O estudo olha o impacto na persistência criminosa das lesões na cabeça

Os pesquisadores procuraram identificar os factores que promovem ou contribuem à persistência criminosa--isto é, a probabilidade que os delinquente continuarão a ofender. Um estudo longitudinal novo olhou o impacto na persistência criminosa das lesões na cabeça, que foram ligadas aos níveis aumentados de ofensa, entre adolescentes e adultos adiantados. Encontrou que as mudanças nos indivíduos com lesões na cabeça estiveram associadas com os aumentos na ofensa auto-relatada, e com ofensa violenta em particular.

O estudo, por um pesquisador na universidade de Nebraska em Omaha, aparece em justiça trimestral, uma publicação da academia de ciências da justiça penal.

“Estes resultados fornecem a evidência preliminar que deficits neuropsychological adquiridos, e lesões na cabeça mais directamente, conduza aos períodos prolongados de persistência criminosa,” sugerem Joseph A. Schwartz, professor da criminologia e justiça penal na universidade de Nebraska em Omaha, que foi o autor do estudo.

O estudo desenhou em dados dos caminhos a um estudo da desistência da juventude 1.336 previamente adjudicada que eram 14 a 19 anos no início e veio de Philadelphfia e de Phoenix. A juventude, que eram na maior parte masculinas e de uma escala das raças e das afiliações étnicas, foi entrevistada sobre sete anos sobre o comportamento e o contacto criminosos com o sistema judicial penal. Quase um quinto sustentou umas ou várias lesões na cabeça durante o estudo e um terço tinha sustentado quase uma lesão na cabeça antes da primeira entrevista.

Em seu trabalho, Schwartz explorou o efeito das mudanças nos indivíduos com lesões na cabeça em trajectórias longitudinais da apreensão e de relatórios mensais da ofensa total, violenta, e não-violento. Igualmente considerou factores tais como o controle de impulso, a inteligência, deficiência orgânica pre-existente do córtice pré-frontal, apoio da família, e o estado sócio-económico.

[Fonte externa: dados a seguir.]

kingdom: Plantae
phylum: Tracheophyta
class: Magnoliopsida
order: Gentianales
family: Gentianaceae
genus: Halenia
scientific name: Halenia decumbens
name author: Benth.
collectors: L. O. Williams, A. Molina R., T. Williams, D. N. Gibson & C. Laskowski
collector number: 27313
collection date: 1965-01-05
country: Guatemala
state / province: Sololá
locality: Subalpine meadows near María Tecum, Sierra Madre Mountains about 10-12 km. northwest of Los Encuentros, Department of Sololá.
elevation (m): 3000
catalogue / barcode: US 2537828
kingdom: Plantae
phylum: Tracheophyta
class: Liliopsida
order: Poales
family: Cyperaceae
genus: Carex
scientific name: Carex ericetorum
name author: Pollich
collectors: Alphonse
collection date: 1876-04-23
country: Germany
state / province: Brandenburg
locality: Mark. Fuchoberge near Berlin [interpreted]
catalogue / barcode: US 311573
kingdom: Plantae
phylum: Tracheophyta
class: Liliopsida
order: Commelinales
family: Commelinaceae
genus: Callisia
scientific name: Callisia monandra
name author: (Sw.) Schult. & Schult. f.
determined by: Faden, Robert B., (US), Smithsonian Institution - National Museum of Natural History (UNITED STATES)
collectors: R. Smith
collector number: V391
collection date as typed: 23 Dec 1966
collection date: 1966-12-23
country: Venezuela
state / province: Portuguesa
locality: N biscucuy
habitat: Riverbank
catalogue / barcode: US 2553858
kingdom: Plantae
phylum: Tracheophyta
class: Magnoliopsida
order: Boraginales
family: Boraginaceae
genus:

Schwartz encontrou que a lesão na cabeça é cinco a oito vezes mais comum entre os indivíduos envolvidos com o sistema judicial penal do que na população geral. Igualmente encontrou que a juventude contratou em uns níveis mais altos de ofensa total e violenta seguindo uma lesão na cabeça. Quando Schwartz notar que não é possível descrever a associação entre a lesão na cabeça e a ofensa violenta como causal, aponta ao forte evidência de mudanças significativas nas tendências na ofensa seguindo uma lesão na cabeça.

Um teste padrão menos consistente foi considerado na associação entre a lesão na cabeça e a ofensa não-violento, indicando que a lesão na cabeça pode afectar formulários específicos da persistência criminosa diferencial. A juventude que teve uma lesão na cabeça era mais provável ser prendida (ou comprometa umas ofensas mais não-violentos) do que aquelas que não tiveram tal ferimento, mas a probabilidade da apreensão para aqueles indivíduos que sustentaram um ferimento não aumentou o seguimento de um ferimento.

Schwartz nota que seus resultados devem ser interpretados com cuidado porque era incapaz de examinar directamente os deficits que são a base da associação entre a lesão na cabeça e a persistência criminosa, e porque a medida da lesão na cabeça auto-foi relatada e não endereçou a severidade dos ferimentos.

“O impacto da lesão na cabeça no comportamento de ofensa é provável o resultado dos deficits neuropsychological que comprometem a revelação normativa do cérebro,” sugere Schwartz. “Nós precisamos mais pesquisa neste assunto crítico, que nos ajudaria a compreender que tipos de tratamento e de intervenção trabalhariam com os povos afetados por lesões na cabeça e poderiam contribuir às reduções no crime total.”